* **Work to be completed**
When you find the word "manera" in a line of the entries, please copy the whole line.

-------- Listed entries

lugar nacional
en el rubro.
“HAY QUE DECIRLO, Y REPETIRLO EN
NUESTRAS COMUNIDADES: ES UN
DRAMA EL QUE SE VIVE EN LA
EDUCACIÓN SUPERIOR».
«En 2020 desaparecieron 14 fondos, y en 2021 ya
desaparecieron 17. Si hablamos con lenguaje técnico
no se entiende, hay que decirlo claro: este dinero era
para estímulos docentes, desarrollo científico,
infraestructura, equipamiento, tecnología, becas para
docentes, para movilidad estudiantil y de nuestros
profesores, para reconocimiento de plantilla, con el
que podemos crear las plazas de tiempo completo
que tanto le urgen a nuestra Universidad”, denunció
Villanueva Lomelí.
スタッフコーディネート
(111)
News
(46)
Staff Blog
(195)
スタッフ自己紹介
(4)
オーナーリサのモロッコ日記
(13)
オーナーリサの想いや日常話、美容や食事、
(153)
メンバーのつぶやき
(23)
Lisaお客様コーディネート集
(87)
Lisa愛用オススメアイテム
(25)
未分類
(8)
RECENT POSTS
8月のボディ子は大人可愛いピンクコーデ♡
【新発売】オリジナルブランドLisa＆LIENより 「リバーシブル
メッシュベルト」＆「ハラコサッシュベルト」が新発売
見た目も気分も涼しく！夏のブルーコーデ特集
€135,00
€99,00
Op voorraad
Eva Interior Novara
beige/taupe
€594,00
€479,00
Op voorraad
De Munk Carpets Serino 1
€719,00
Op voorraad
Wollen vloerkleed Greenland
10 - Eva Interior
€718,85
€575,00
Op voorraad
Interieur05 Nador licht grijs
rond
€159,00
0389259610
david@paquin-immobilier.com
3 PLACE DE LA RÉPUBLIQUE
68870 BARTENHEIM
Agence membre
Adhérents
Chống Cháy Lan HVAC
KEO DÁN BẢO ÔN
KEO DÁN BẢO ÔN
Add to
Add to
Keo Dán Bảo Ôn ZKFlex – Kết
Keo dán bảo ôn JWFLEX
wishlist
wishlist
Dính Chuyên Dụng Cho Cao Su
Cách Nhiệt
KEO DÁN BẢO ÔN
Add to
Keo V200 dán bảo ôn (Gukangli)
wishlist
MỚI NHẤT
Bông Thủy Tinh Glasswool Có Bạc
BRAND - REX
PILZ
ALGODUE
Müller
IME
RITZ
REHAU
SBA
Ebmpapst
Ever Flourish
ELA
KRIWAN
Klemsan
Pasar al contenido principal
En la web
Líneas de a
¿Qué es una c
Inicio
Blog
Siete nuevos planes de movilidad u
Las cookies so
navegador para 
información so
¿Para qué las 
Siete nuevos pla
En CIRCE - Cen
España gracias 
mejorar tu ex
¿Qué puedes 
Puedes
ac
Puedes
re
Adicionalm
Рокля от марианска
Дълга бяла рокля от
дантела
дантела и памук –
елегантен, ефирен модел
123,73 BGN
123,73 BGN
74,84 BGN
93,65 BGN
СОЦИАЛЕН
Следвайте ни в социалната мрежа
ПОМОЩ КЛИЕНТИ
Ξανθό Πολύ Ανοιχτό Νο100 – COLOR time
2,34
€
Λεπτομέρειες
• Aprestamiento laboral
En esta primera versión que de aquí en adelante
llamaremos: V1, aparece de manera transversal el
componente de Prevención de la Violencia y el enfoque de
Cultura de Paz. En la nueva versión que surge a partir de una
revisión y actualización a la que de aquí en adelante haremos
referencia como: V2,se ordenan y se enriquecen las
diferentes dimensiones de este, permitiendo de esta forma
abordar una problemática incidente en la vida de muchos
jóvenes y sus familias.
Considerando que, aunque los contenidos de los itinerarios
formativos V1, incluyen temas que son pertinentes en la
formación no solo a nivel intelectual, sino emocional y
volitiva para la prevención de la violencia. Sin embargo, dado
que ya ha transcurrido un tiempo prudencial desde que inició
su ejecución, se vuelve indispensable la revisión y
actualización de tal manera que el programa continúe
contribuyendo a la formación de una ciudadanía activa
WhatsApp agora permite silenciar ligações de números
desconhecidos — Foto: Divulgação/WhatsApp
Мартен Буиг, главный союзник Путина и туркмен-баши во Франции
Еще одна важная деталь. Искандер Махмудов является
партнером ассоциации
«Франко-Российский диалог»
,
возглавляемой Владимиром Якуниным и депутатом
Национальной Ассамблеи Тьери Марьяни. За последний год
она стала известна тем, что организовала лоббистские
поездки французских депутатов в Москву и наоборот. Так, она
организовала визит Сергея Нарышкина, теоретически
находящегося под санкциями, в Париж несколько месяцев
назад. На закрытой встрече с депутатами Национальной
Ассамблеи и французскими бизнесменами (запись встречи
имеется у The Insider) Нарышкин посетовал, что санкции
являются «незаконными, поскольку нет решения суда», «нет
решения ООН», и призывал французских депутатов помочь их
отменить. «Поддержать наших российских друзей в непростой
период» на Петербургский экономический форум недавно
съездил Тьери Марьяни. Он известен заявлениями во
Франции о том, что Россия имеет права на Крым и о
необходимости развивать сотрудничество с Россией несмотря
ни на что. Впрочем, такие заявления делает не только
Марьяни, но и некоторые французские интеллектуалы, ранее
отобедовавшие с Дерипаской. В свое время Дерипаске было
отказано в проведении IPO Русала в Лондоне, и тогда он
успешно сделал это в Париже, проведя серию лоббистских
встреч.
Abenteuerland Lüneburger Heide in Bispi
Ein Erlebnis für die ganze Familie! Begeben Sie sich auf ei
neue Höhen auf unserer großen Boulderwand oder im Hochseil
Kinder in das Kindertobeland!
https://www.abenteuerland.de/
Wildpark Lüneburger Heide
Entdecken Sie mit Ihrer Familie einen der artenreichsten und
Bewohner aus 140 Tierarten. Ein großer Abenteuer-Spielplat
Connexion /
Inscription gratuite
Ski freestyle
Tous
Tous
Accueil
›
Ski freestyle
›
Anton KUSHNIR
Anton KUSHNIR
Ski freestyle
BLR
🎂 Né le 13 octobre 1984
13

----------------

* **Response area**
llamaremos: V1, aparece de manera transversal el
actualización de tal manera que el programa continúe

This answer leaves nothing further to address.